Making telephone calls from hotel rooms is usually generally more expensive than from a payphone, though some budget hotels offer free local calls from rooms – ask when you check in. An increasing number of phones accept credit cards, while anyone who holds a credit card issued by an American bank can obtain an AT&T charge card (information on 1-800/874-4000 ext 359).
Post offices are usually open Monday to Friday from 9am until 5pm, and Saturday from 9am to noon, and there are blue mailboxes on many street corners. Ordinary mail within the US costs 44¢ for a letter weighing up to an ounce; addresses must include the zip code, and a return address must be written on the envelope. Air mail between the US and Europe generally takes about a week. Postcards cost 28¢, and international letters are 98¢.
The continental USA is so big that it spreads over four different time zones, plus another one for Alaska and Hawaii. The Eastern zone, which covers the area inland to the Great Lakes and the Appalachian Mountains, is five hours behind Greenwich Mean Time, so 10am London time is 5am in New York City. The Central zone, starting at Chicago and spreading west to Texas and the Great Plains, is an hour behind the east. The Mountain zone covers the Rocky Mountains and the Southwest states and is two behind the East Coast, seven behind Britain. The Pacific zone includes the three coastal states and Nevada and is three hours behind New York, eight behind London. Alaska is another two hours behind the Pacific zone, as is Hawaii.
Even when the exchange rate is at its least advantageous, most western European visitors find virtually everything – accommodation, food, gas, cameras, clothes and more – to be better value in the US than it is at home.
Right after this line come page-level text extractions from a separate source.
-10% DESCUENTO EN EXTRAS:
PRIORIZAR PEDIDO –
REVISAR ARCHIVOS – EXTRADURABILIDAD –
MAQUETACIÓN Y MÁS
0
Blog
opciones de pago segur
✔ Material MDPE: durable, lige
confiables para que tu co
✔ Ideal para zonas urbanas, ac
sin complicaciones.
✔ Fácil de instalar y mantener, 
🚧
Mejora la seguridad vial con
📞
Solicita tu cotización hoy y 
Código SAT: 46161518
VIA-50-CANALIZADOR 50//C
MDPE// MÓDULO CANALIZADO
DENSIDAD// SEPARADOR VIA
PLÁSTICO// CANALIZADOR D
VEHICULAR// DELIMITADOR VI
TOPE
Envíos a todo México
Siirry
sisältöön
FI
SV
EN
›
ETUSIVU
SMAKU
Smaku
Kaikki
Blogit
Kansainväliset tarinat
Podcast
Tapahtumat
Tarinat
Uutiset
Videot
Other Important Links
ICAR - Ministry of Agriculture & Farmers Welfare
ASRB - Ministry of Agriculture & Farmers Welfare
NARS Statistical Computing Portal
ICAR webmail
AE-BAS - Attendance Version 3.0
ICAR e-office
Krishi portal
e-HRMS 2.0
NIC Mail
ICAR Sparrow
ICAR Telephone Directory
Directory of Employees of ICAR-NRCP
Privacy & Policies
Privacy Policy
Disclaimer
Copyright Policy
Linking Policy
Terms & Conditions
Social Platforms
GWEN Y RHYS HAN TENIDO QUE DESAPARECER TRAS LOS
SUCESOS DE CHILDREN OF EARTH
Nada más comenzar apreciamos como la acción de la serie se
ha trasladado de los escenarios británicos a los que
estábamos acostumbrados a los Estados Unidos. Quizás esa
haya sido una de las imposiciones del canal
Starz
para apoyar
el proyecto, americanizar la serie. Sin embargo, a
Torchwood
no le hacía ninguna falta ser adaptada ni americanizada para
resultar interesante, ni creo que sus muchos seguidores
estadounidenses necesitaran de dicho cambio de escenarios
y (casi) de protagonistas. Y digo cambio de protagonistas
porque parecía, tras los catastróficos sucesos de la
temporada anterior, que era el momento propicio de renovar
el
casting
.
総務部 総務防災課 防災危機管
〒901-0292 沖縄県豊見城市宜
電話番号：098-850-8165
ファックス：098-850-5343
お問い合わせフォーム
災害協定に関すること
However, if you’re used to traveling in the less expensive countries of Europe, let alone in the rest of the world, you shouldn’t expect to scrape by on the same minuscule budget once you’re in the US. You should also be prepared for regional variances; most New York prices, for example, are well above those in rural America.
Entering the United States
All passengers arriving in the US must present a completed customs declaration form (also handed out on incoming planes). Customs officers check whether you’re carrying any fresh foods and ask if you’ve visited a farm in the last month: if you have, you could well lose your shoes. As well as foods and anything agricultural, it’s prohibited to carry into the country any articles from such places as North Korea, Cambodia, Iraq, Libya or Cuba, obscene publications, lottery tickets, chocolate liqueurs or pre-Columbian artifacts. Anyone caught bringing drugs into the country will not only face prosecution but also be entered in the records as an undesirable and probably denied entry for all time. The duty-free allowance if you’re over 17 is 200 cigarettes and 100 cigars (not Cuban) and, if you’re over 21, a liter of spirits.
Information and maps
Each state has its own tourist office, which offers prospective visitors a colossal range of free maps, leaflets and brochures. Either contact them before you set off, or as you travel around the country look out for the state-run Welcome Centers, usually located along main highways close to the state borders. In the more heavily touristy states, these often have piles of valuable discount coupons for cut-price accommodation and food. In addition, visitor centers in most towns and cities – often known as the “Convention and Visitors Bureau”, or CVB – provide details on the area. The USTTA – United States Travel and Tourism Administration – has offices all over the world, usually in US embassies and consulates. These serve mainly as clearing houses, stocking vast quantities of printed material, but are unable to help with queries on specific states or cities. In Britain, you can contact them only by telephone, on 0171/495 4466 (Mon-Fri 10am-4pm).